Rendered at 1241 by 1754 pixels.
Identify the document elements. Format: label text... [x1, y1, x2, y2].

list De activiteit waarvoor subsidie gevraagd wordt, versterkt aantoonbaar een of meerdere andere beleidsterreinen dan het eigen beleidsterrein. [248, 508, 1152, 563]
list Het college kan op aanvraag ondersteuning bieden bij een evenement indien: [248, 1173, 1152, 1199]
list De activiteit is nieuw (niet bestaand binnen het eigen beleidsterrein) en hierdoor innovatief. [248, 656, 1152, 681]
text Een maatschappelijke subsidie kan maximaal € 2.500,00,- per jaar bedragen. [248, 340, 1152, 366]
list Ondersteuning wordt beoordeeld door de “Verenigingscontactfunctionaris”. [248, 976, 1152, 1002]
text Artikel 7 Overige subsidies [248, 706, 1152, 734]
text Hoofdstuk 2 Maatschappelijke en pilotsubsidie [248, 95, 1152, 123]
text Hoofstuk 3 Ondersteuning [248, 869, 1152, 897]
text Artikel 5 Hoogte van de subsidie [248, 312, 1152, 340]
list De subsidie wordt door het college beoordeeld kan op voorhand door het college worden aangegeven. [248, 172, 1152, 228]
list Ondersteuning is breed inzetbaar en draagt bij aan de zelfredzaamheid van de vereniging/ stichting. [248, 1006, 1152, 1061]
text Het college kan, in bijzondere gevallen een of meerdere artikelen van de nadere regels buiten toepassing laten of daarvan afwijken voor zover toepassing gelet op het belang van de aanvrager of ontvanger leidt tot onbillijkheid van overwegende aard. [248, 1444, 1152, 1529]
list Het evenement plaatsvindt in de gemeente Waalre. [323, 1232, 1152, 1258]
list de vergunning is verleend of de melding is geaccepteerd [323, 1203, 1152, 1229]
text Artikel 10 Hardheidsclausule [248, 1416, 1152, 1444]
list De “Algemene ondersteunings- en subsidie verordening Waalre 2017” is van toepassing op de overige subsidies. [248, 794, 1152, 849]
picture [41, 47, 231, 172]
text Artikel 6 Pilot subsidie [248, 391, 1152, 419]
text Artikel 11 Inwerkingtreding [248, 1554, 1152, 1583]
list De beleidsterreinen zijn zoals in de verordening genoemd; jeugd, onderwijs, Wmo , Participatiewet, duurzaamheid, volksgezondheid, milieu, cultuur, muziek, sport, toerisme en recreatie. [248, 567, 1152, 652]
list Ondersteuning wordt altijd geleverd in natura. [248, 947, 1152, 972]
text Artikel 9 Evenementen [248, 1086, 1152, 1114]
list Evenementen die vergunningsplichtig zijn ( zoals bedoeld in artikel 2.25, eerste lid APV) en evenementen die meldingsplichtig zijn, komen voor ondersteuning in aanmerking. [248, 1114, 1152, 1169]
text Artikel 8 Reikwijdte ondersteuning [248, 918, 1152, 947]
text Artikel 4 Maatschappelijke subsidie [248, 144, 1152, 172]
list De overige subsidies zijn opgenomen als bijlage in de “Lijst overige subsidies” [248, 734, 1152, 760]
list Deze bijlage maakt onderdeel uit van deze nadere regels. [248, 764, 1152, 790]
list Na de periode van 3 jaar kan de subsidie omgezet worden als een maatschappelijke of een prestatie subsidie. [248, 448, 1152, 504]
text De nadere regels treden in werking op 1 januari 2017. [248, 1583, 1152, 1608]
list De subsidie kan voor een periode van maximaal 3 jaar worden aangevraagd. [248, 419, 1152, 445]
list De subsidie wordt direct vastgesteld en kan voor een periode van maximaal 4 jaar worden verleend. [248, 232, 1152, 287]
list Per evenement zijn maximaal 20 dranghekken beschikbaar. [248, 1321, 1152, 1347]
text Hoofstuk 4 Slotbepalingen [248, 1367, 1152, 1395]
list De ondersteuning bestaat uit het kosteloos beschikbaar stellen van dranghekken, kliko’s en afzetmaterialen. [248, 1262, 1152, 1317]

__What needs to be done__
Show the lines of the entries that include the string "Evenementen", copying each in full.

__Written answer__
text Artikel 9 Evenementen [248, 1086, 1152, 1114]
list Evenementen die vergunningsplichtig zijn ( zoals bedoeld in artikel 2.25, eerste lid APV) en evenementen die meldingsplichtig zijn, komen voor ondersteuning in aanmerking. [248, 1114, 1152, 1169]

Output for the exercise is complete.